--- PROVIDED MATERIAL ---

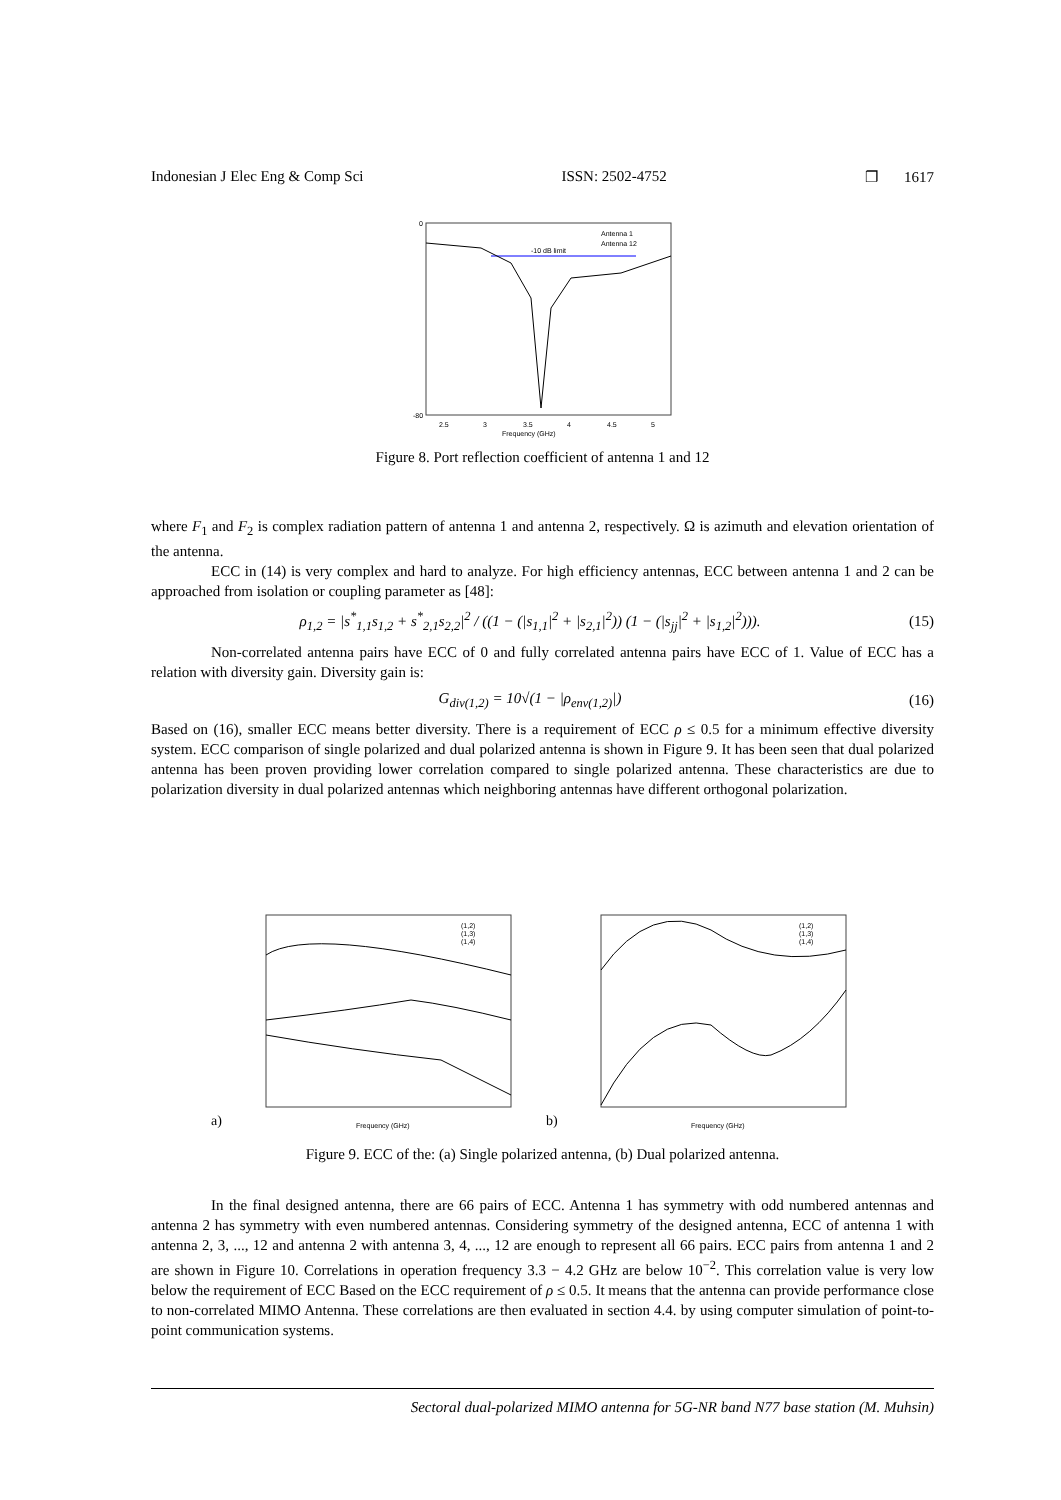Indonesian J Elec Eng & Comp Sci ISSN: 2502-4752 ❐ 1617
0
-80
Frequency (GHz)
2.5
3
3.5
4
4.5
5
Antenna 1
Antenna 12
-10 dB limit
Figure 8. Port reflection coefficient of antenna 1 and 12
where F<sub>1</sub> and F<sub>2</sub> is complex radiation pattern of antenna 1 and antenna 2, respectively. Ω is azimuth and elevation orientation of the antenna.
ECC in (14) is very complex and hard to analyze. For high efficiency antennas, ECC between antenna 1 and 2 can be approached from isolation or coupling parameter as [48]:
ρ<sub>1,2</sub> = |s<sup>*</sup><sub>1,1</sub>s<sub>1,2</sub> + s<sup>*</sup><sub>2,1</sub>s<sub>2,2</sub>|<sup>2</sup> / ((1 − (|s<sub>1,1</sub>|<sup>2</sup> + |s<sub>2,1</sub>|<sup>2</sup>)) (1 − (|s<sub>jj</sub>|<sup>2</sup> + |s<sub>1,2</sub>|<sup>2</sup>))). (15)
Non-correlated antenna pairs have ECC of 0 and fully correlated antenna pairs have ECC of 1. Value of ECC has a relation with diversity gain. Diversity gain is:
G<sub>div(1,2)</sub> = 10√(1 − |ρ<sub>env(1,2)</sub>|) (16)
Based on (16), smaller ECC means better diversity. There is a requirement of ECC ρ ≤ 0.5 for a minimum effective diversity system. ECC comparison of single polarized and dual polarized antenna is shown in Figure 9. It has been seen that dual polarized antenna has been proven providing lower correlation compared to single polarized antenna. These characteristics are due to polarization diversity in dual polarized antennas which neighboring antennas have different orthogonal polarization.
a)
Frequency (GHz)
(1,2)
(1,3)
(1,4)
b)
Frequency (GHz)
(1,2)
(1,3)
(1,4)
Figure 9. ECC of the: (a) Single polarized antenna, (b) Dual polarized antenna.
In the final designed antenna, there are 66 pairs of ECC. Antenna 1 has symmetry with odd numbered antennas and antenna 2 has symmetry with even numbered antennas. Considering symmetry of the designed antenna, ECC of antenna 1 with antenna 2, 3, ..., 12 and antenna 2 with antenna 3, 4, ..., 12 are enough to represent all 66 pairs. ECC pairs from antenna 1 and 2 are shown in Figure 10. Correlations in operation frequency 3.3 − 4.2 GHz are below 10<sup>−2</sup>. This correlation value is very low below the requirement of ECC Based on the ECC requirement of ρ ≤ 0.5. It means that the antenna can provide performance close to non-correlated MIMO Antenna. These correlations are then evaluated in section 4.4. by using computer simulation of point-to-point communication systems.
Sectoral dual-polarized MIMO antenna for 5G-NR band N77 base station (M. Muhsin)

---
--- PROVIDED MATERIAL ---

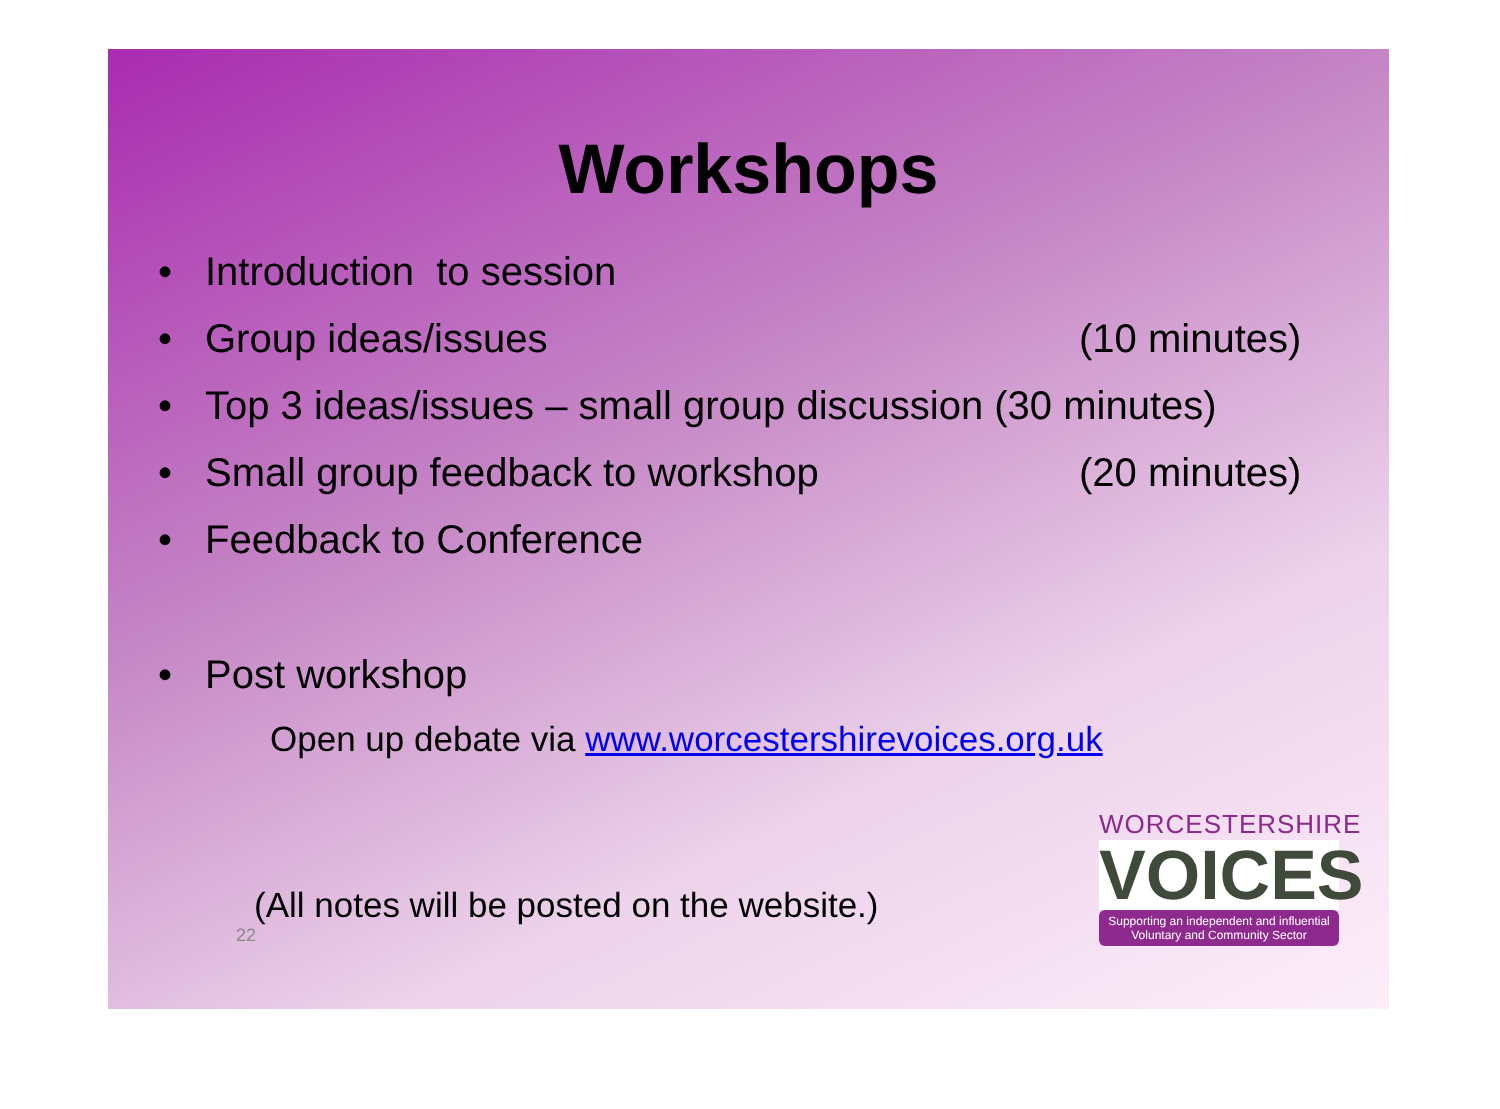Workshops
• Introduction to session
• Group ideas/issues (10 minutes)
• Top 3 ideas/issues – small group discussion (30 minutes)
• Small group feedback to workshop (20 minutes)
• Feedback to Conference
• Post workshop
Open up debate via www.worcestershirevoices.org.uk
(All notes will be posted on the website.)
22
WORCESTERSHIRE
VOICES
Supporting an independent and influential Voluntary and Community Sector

---

## EXERCISE DETAILS
Quote the data above from the line containing "ideas/issues (10 minutes)" to the line containing "Supporting an independent", inclusive, and stop.

## SOLUTION FOR THIS PROBLEM
• Group ideas/issues (10 minutes)
• Top 3 ideas/issues – small group discussion (30 minutes)
• Small group feedback to workshop (20 minutes)
• Feedback to Conference
• Post workshop
Open up debate via www.worcestershirevoices.org.uk
(All notes will be posted on the website.)
22
WORCESTERSHIRE
VOICES
Supporting an independent and influential Voluntary and Community Sector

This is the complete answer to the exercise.